ニュースイッチ

青山学院大、理工学研究科の入学者が増加している納得の要因

青山学院大、理工学研究科の入学者が増加している納得の要因

青山学院大の青山キャンパス(同大提供)

青山学院大学大学院では理工学研究科に入学する学生が増えている。内部進学の優遇制度や、手厚い研究指導が功を奏したことで修士・博士課程に進む学生が増えた。2021年度の入学者数は博士前期(修士)課程が前年度比約16%増、博士後期課程が同約2・7倍となった。長秀雄理工学部長兼理工学研究科長は「学部生の意識を高め、修士や博士課程への進学増につなぐ流れを確立したい」と意気込んでいる。

理工学研究科修士の入学者数は近年増加している。19年度は170人(理工学部入学時定員数の26%)だったが、20年度に196人(同30%)、21年度は228人(同35%)に伸びた。20年度の入学者から授業料の免除や半額にするといった内部進学の優遇制度を導入した。同時に学部生の成績上位者で無試験となる範囲を広げたことから、修士への進学に目を向けるきっかけとなった。

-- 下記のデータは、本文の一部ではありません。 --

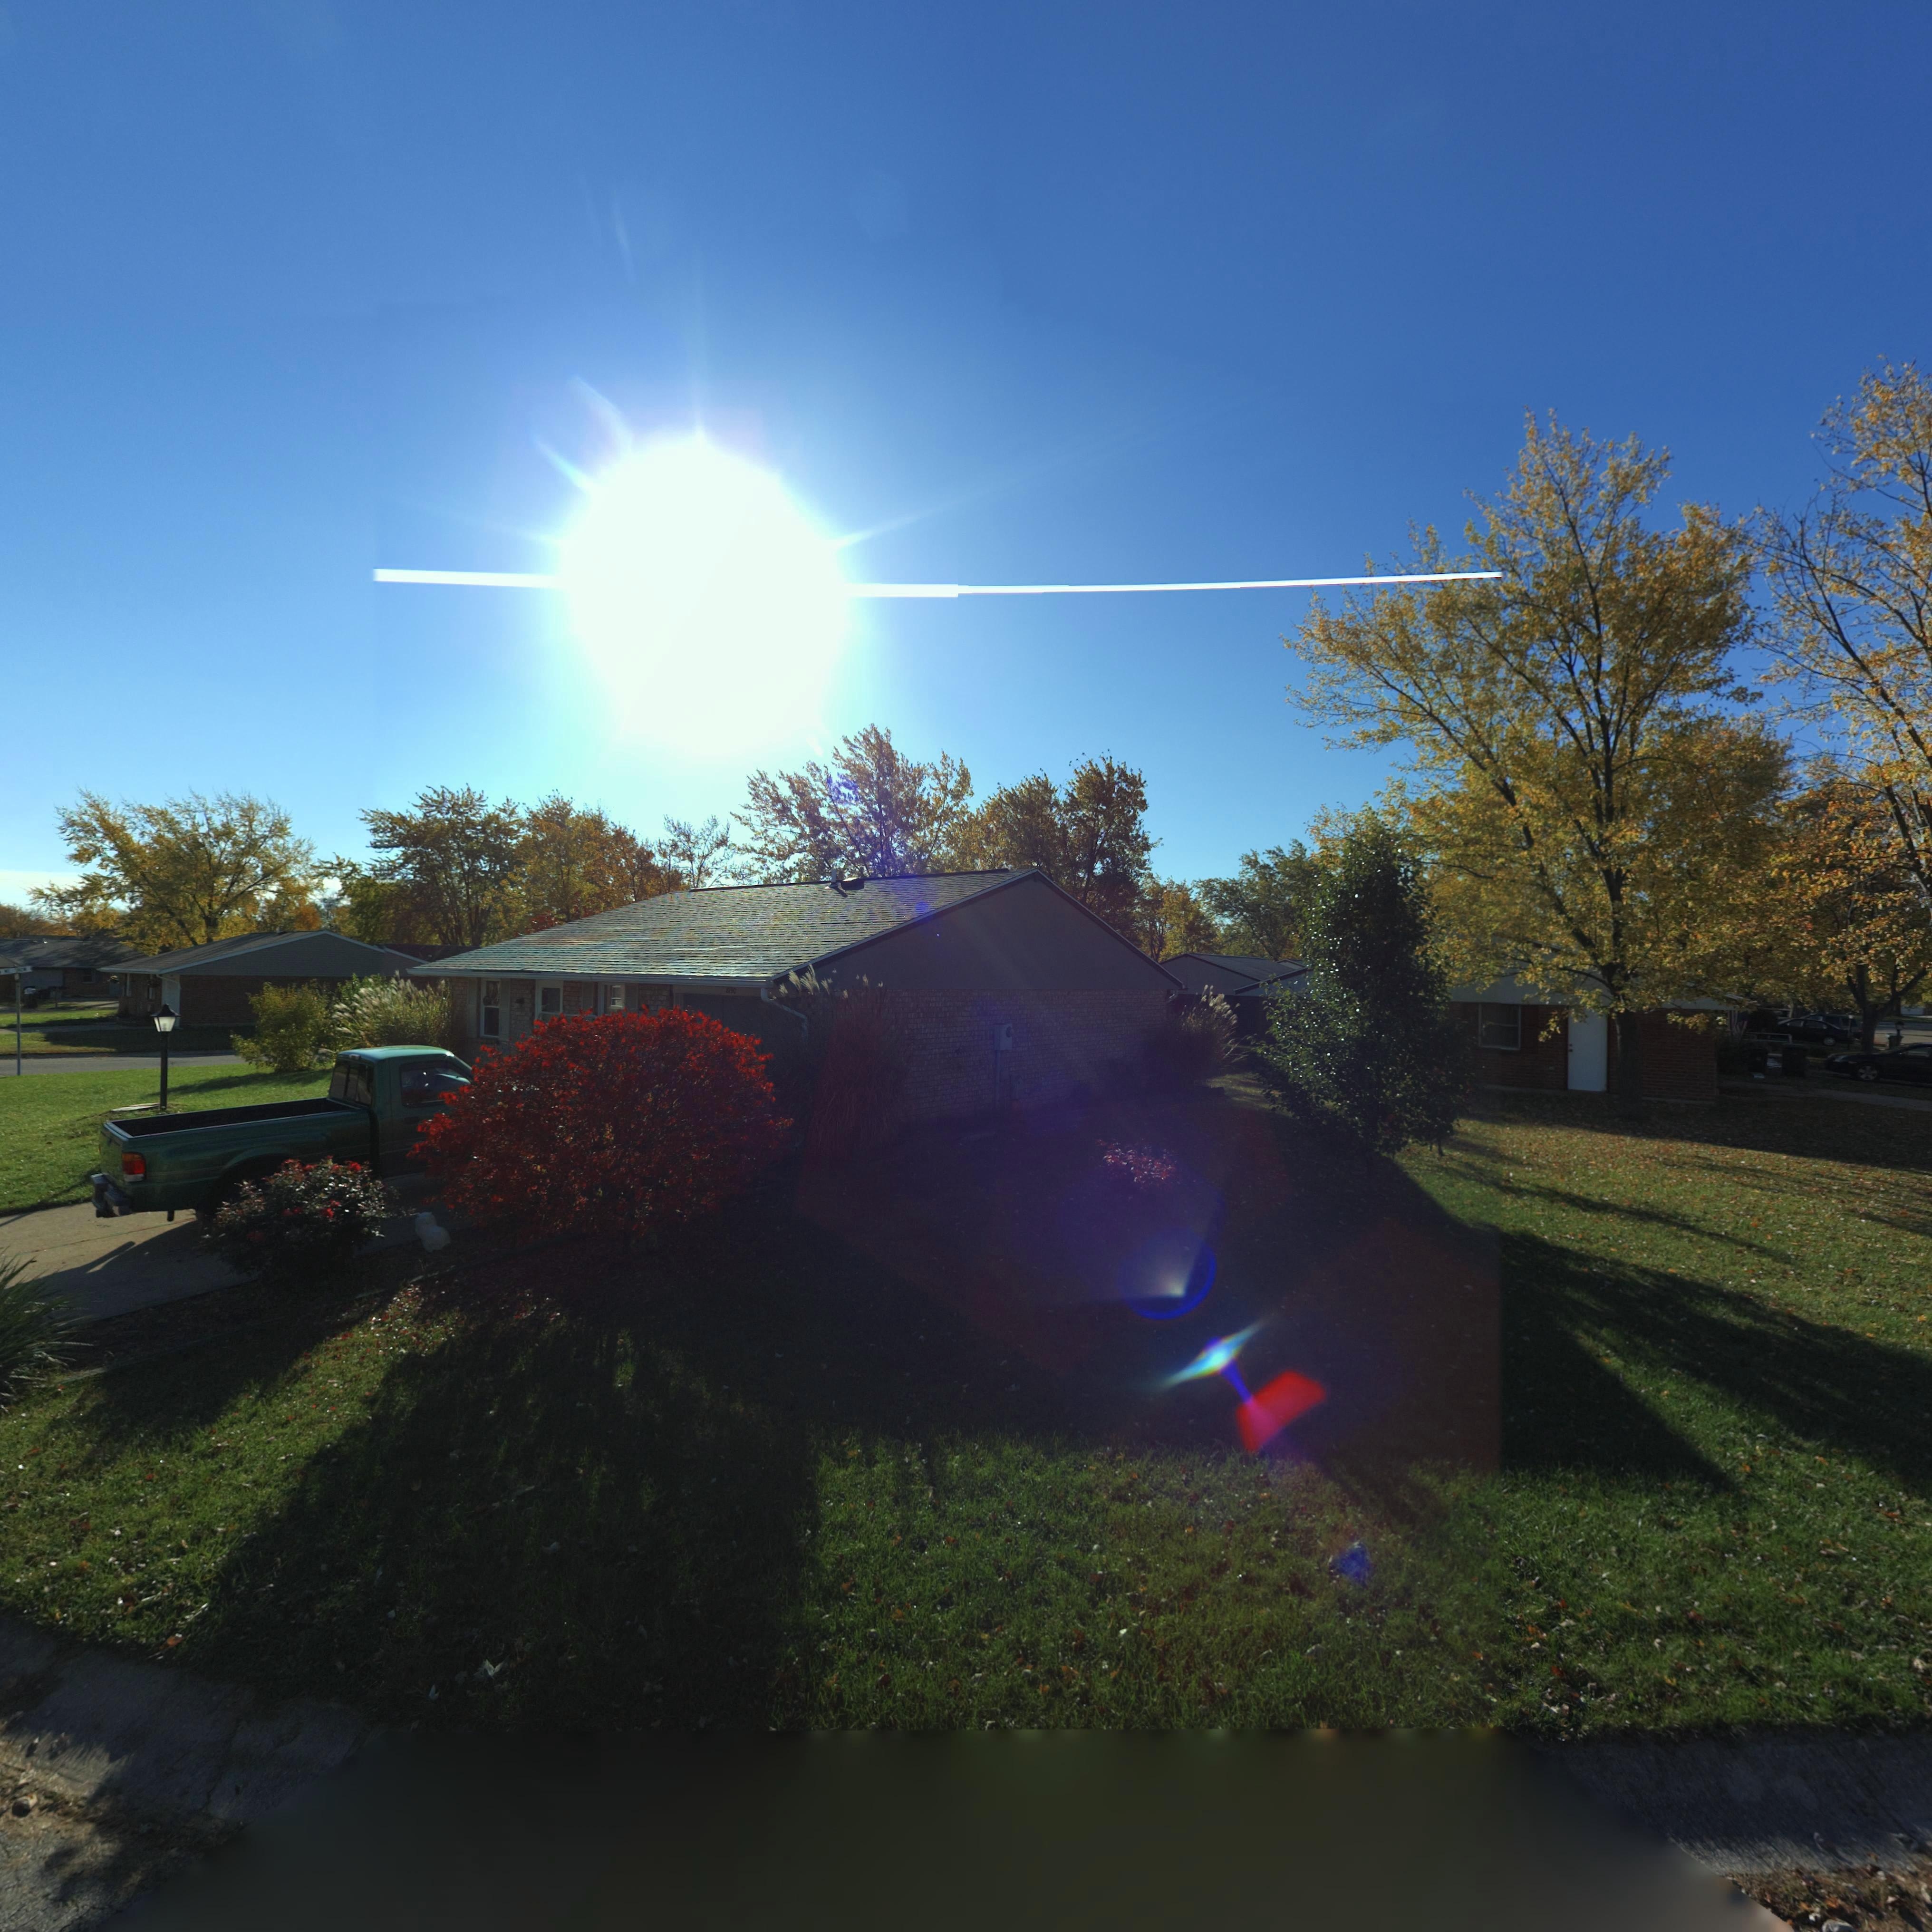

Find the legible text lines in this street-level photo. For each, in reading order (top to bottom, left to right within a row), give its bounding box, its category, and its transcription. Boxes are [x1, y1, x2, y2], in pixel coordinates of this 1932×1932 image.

一方、博士課程の入学者が増えた要因は教員1人当たりの学生数を示す「ST比」が低く、教授(または准教授)と助教の教員がそろった研究室体制があると考えられる。理工系の中堅私立大学は専任教員1人当たりの学生数が10―20人程度と言われる中、青山学院大は4、5人だ。これにより、手厚い研究指導が可能となる。21年度は博士後期課程の入学者数が前年度より5人多い8人に増えた。

ここ数年、同大は全学で博士課程の学生や助教への支援を拡充してきた。助教や博士課程の学生向けの研究費支援のほか、優秀な博士課程の学生には授業料を実質無料化したり、教員への高度な補佐業務を行うティーチングアシスタントを越えた「院生助手」として雇用したりしている。

一連の支援が追い風となり、経済的な不安を抱えずに研究や論文執筆に打ち込む学生が増えていた。博士号取得後に大手メーカーの研究職に就く学生も出てきており、修士・博士課程に進む学生を増やすための一つのモデルケースとなりつつある。

関連記事:青山学院大、院生40人を「助手」雇用の狙い

日刊工業新聞2021年7月15日
山本佳世子
山本佳世子 Yamamoto Kayoko 編集局科学技術部 論説委員兼編集委員
「研究室主宰者(PI)が教授または准教授」というのはどの大学で共通するが、理工系の私立中堅大の研究室だとこれで終わる(研究室の教員は1人)ところだ。対して青山学院大では助教が多くいるため、ほぼ二人体制だという。さらに院生助手の制度を始めたことで、院生助手となった博士学生がプロの研究室スタッフとしてカウントされ、活躍するケースも増えている。金銭的支援は政府や各大学の施策としてすぐ思いつくものだが、それが有効となる前提として、研究室の環境がしっかりしていることがあるのかもしれない。